Was the America Civil War fought over slavery?

Well, because it kind of was his job to constrain them. The PResident’s job is, at least in part, to maintain the Constitution’s protection over its lands and people, which included the Confederacy.

To use an example, eastern Tennessee was staunchly pro-Union and almost broke off from its own state the way West Virginia did. How can Lincoln simply abandon those people and their rights as Americans? He would be refusing to do his job in the most egregious manner. There’s an excellent chance that such an approach would have gotten him impeached.

Ah, the old “buy the slaves” approach. It was impossible, I am sorry to say. Compensated emancipation in DC was not remotely a comparable act; there weren’t that many slaves in DC, there was no way for slaveowners to do anything about it if they didn’t like it, and slavery in DC wasn’t the economic and social foundation of society the way it was in places like Georgia and Mississippi.

It is perhaps illustrative that the law set a price for a slave at $300, which was well under the market price at the time; in 1860 the average cost of a slave of any age or health was about $700, with healthy young men costing over a thousand dollars.

Except, it did work, in other countries. And even at a generous full market price, buying out each and every slave in the US would have been cheaper than fighting the war. Plus, you know, no wholesale slaughter, economic devastation, and generations of racial and sectional resentment.

Delaware, Kentucky, Maryland, and Missouri were slaver States that sided with the Union. Does that mean they accepted that slavery would end in their State? Any reason why all these pro-Union slaver States were on the border between the Union and Confederacy?

I’m wondering what fraction of the GPD per capita that represented at the time.

Do you have a cite for that (assuming that slave owners would actually agree, which seems extremely unlikely)? I don’t think the math adds up…

This is all well and good, but it overlooks the whole fact that the Confederacy wasn’t interested in being bought out. Certainly you’re familiar with the Cornerstone speech and the various public figures that state the Confederacy was based on white supremacy and the preservation (and even expansion) of slavery.

So it’s nice to think that they could be bought off, but that wasn’t even a remote possibility.

This is an often claimed and completely nonsensical theory that defies all logic and understanding of the situation.

Economically speaking it’s absurd. The market price of a slave was based on there being an ongoing market in slaves, where slaves were a relatively immobile “trade good.” That is, you sold a healthy young slave for a thousand dollars because you could probably buy one later for a thousand dollars.

If the government announced plans to buy all the slaves, the price would have skyrocketed. This is just common sense, and is borne out by any number of eminent domain examples; if Smith owns a plantation with 20 slaves he’s not going to just up and sell them for $20,000 because then his plantation’s value is gone. He would only sell all of them if he was in a severe liquidity crisis of the plantation has physically failed for some reason. Slaves were largely bought at sold at the margins - you needed one more slave, and someone else needed one fewer - which is of course how this sort of thing usually works. If not, why would he sell all his slaves at the market price?
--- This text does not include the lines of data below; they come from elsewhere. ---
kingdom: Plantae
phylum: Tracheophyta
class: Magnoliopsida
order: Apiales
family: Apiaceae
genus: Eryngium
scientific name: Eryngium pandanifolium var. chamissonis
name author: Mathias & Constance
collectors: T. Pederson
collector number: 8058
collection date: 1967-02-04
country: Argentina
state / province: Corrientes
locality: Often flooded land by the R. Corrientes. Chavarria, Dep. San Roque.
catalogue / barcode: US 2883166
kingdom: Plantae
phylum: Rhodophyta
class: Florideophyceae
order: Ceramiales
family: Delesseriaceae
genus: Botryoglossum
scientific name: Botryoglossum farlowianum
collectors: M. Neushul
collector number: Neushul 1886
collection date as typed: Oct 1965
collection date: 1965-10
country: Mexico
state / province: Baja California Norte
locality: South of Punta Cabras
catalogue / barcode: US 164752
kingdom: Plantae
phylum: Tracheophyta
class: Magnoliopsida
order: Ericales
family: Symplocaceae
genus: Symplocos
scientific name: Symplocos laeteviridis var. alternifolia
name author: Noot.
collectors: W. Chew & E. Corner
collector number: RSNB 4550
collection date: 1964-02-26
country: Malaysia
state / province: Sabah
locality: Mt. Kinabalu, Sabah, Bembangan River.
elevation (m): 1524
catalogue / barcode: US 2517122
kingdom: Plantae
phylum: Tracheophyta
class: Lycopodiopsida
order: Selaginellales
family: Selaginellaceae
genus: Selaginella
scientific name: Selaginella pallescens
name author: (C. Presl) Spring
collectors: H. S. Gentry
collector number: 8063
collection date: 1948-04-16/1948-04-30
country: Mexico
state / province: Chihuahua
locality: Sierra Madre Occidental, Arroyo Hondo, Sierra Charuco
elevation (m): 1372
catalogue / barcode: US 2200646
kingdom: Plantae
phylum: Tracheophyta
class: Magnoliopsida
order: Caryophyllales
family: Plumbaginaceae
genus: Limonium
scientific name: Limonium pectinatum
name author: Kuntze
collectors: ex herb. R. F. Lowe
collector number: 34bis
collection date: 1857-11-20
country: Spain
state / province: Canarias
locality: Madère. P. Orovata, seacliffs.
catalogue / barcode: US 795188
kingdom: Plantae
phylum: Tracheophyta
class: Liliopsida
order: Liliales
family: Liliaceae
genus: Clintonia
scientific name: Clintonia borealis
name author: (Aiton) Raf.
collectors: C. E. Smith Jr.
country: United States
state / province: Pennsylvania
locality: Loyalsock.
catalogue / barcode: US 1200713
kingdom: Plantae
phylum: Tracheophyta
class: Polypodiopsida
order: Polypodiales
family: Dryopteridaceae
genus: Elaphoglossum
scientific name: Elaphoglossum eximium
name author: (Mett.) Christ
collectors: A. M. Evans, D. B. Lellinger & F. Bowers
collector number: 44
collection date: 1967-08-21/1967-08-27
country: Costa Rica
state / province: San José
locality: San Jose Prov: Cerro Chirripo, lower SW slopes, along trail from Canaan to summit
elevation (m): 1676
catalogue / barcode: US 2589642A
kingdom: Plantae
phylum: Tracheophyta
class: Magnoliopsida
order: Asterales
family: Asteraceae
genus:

The market price for a capital good, which is how slaves were treated, is more or less by definition less than what almost everyone owns it thinks it’s worth or else all those good would be up for sale. A mass buying program would have either caused the market price to skyrocket or would have by law set the price way, way under what slaveowners would have been willing to accept.

And of course it’s just a ridiculous idea because Southerners wouldn’t have freed the slaves. Not for the market price, and not for twice the market price, and not for three times the market price. Slavery was the bedrock of their economy and social system. A person’s status was in large part determined by how many slaves they owned and those who did not own slaves aspired to. Of course, on top of that, having blacks be free was terrifying to Southerners; Southerners has an almost psychotic fear of free blacks, slave revolts, and generally anything even remotely challenging to white supremacy. Southerners were angry that blacks could be free in the North, and I’m not just talking about the Fugitive Slave Act. When Massachusetts let black people vote, that was a matter that absolutely infuriated Southerners.

Again, I’m looking for options for Lincoln that were possible, not the stuff of steampunk fantasy. Buying out slavery was impossible, full stop. The South would not have agreed to any arrangement and would have seceded had the federal government tried to force the issue in any way. Let us be absolutely clear; to the Southerner, “niggers” were their God-given right to own, and the Northerners were not going to take that away from them.

No, there’d have just had generations of slavery, murder, and rape, not to mention incredible political instability as both the USA and CSA would have further split up and factions of what was once a unified country got into wars over control of contested areas, the West, and on and on. But hey, most of the initial casualties would have been black so maybe that’s better somehow?

So your argument is that if the government wants to buy your property and names a price it wants to pay but you refuse to accept their price, then the government is justified in using military force against you to take your property.

They were divided states where the slave owners were not the majority. In each of those states the slave owners attempted to lead secession movements and join the Confederates but they were outnumbered.

Lincoln tried to convince the governments of these states to enact emancipation programs and offered Federal financial support if they did so. But all four border states refused to abolish slavery on their own.